Since the real flow of information had only begun a few months ago, it wasn’t surprising that no one system of security had been established but the various methods of transmittal – by hand, radio and via Teletype – added to the confusion and increased the possibility of the information’s leaking.
Even the supposedly secure Teletype line that now ran directly from Bletchley to Menzies at 55 Broadway was no guarantee of absolute privacy; Liddell himself had admitted that he and his people were monitoring telephone conversations at several embassies. If they could cut into telephone and Teletype lines, so could someone else. Unlikely perhaps, but not impossible by any means.
Morris Black thanked Fleming for his cooperation and a few minutes later Black and Swift were back in the rain, trudging across the muddy yard towards the Austin.
‘Worth the trip, sir?’ asked Swift as they let themselves back into the car. The constable fitted his key into the ignition and pressed the starter button. The engine coughed, complained, then caught. He struggled with the gears.
Black nodded. ‘Yes, it was worth the trip.’ Looking out through the windscreen, he could make out the two figures of Ian Fleming and his brother, watching them from the doorway of the house.
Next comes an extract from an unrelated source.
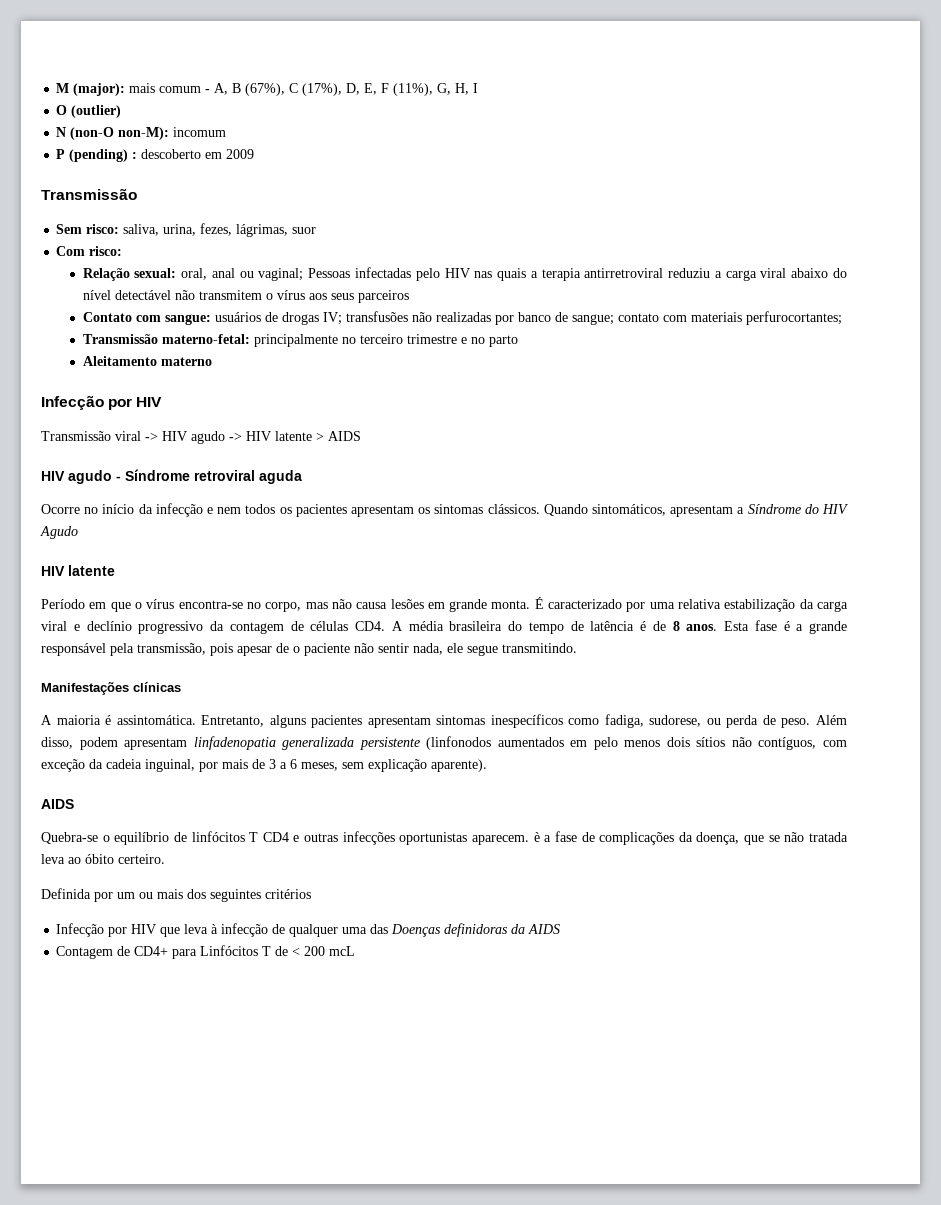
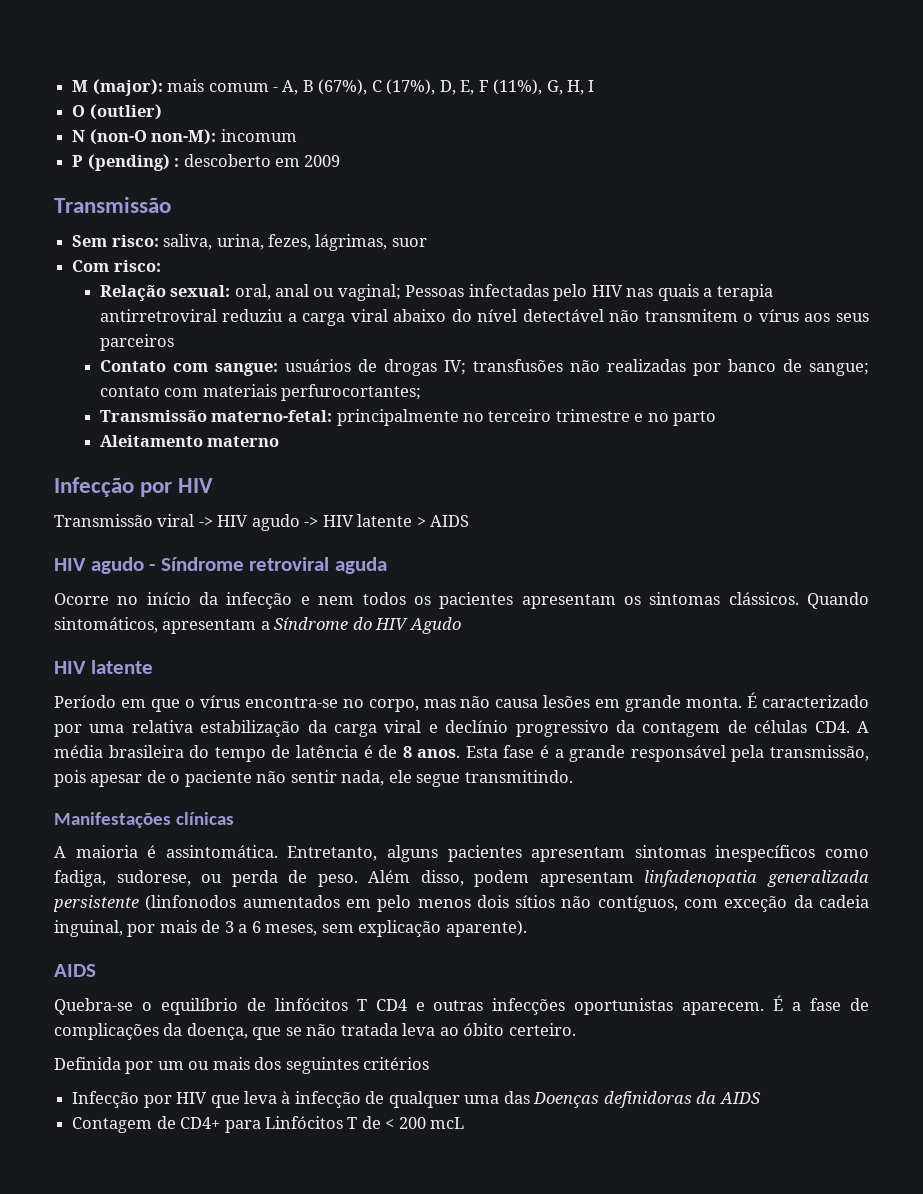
[533,832,540,842] è -> [773,995,784,1011] É

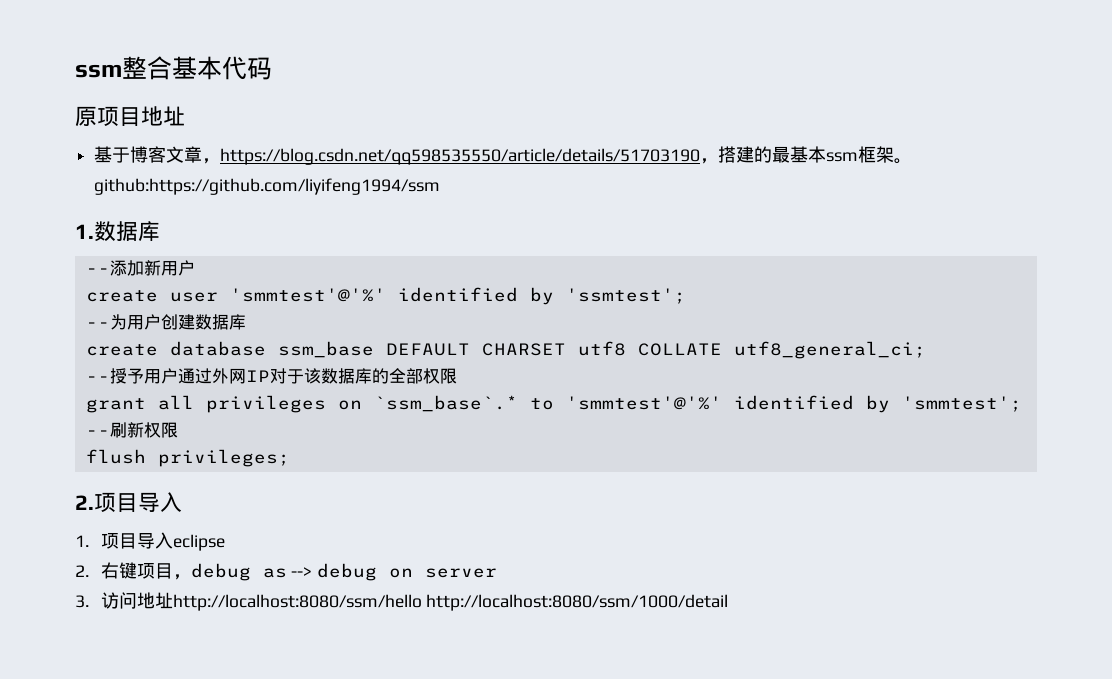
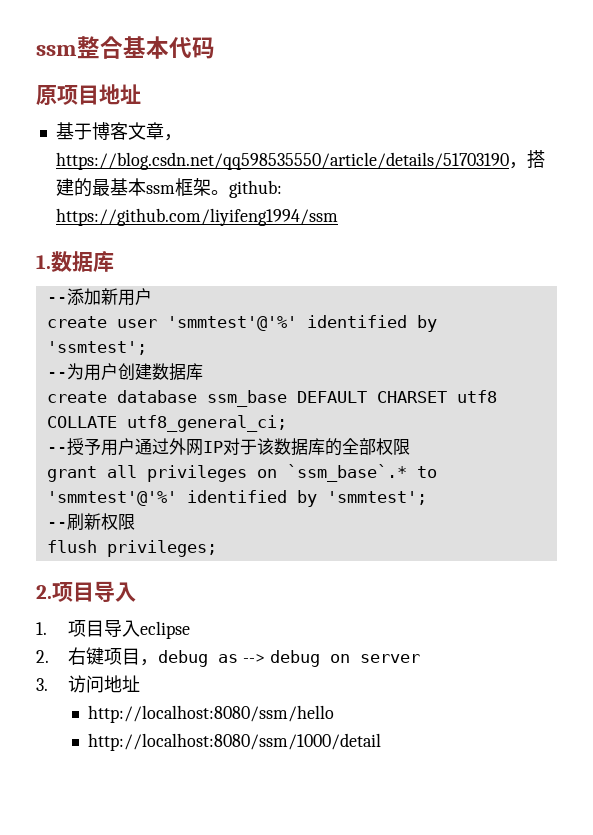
[94,178,441,195] github:https://github.com/liyifeng1994/ssm -> [228,180,282,198] [55,208,338,226] github: https://github.com/liyifeng1994/ssm
(173, 600) none -> (141, 683) //
(422, 602) none -> (334, 714) //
Swift jerked the Ruby into reverse, turned it around in the yard, then shifted into bottom gear and headed down the track leading to the gate. They passed through and a few seconds later they were surrounded by the trees of King’s Wood once again.
Black stared out through the windscreen. ‘I’m afraid we’ll have to disturb Wren Luffington’s eternal rest.’ He grimaced. ‘We’ll need an exhumation order from Purchase, I suppose.’